Der kurz zuvor erneut ausgebrochene Jubel verstummte schnell wieder, als das Blut des Kayken auf den Erdboden tropfte. Erst verstand Di nicht so recht, was geschehen war, doch als der Hauptmann der Leibgarde plötzlich seinen Arm um Suki legte, sie Richtung Boden drückte und mit ihr fluchtartig das Podest verließ, realisierte er was soeben passiert, welches Detail ihm entgangen war. Dieses dünne, spitze, rotverfärbte Ding. Auch Spitzkinn eilte panisch zu der Treppe, nur runter von diesem Präsentierteller. Der Kayken indes stürzte von dem Podest und landete, von einem dumpfen Schlag begleitet, auf dem braunen, matschigen Boden. Regungslos blieb sein Körper liegen. Die hölzerne, vierzackige Krone landete vor den Füßen Kaysu Uluturs. Aufgebracht stürzten sich die Leibgarden Komos und Bostes auf einen blutenden Mann, der aus der Menschenmenge herausgestürmt war, den Di allerdings nicht recht erkennen konnte. Ein wildes, ohrenbetäubendes Geschrei folgte auf die kurze Stille und in Panik stoben plötzlich die Menschenmassen auseinander. Wie wilde Tiere stießen und schubsten sie sich gegenseitig beiseite und begruben die Schwachen unter sich. Ein Kind, welches direkt neben Dontes Karren stand, fing laut an zu weinen. Es blieb keine Zeit, das soeben Gesehene vernünftig einzuordnen.

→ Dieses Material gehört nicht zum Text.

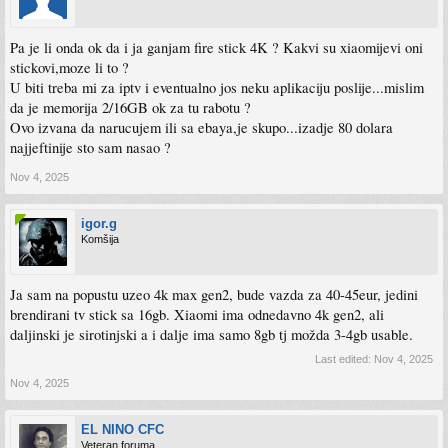
Pa je li onda ok da i ja ganjam fire stick 4K ? Kakvi su xiaomijevi oni
stickovi,moze li to ?
U biti treba mi za iptv i eventualno jos neku aplikaciju poslije...mislim
da je memorija 2/16GB ok za tu rabotu ?
Ovo izvana da narucujem ili sa ebaya,je skupo...izadje 80 dolara
najjeftinije sto sam nasao ?
Nov 4, 2025
igor.g
Komšija
Ja sam na popustu uzeo 4k max gen2, bude vazda za 40-45eur, jedini
brendirani tv stick sa 16gb. Xiaomi ima odnedavno 4k gen2, ali
daljinski je sirotinjski a i dalje ima samo 8gb tj možda 3-4gb usable.
Last edited:
Nov 4, 2025
Nov 4, 2025
EL NINO CFC
Veteran foruma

Seine einzig präsenten Gedanken waren nun bei Suki und seinem Vater.

Di sprang über die Seitenwand des Eselkarrens und versuchte sich durch die flüchtende Menschenmenge zu schieben. Ein Ellbogen erwischte ihn an der Schläfe und schon taumelte er wie ein, vom Wind getragenes Blatt, unkontrolliert durch den panischen Menschenstrom. Einmal, zweimal konnte er sich gerade noch so auf den Beinen halten, bis ihn plötzlich Hanz Gorke am Arm packte und zurück zu dem Karren zog. Als Di versuchte sich aus seinem Klammergriff zu befreien, eilte auch Gekk Bauwer an seine Seite, packte ihn an der Schulter und rief ihm zu: „Wir müssen von hier verschwinden. Schnell!"

„Suki! Mein Vater! Wir müssen ihnen helfen", stammelte Di panisch.

Der Nebel schoss auf sie herab. Das alte Volk war wild. Das alte Volk war zornig.

„Dein Vater ist tot, Junge. Dein Vater ist tot."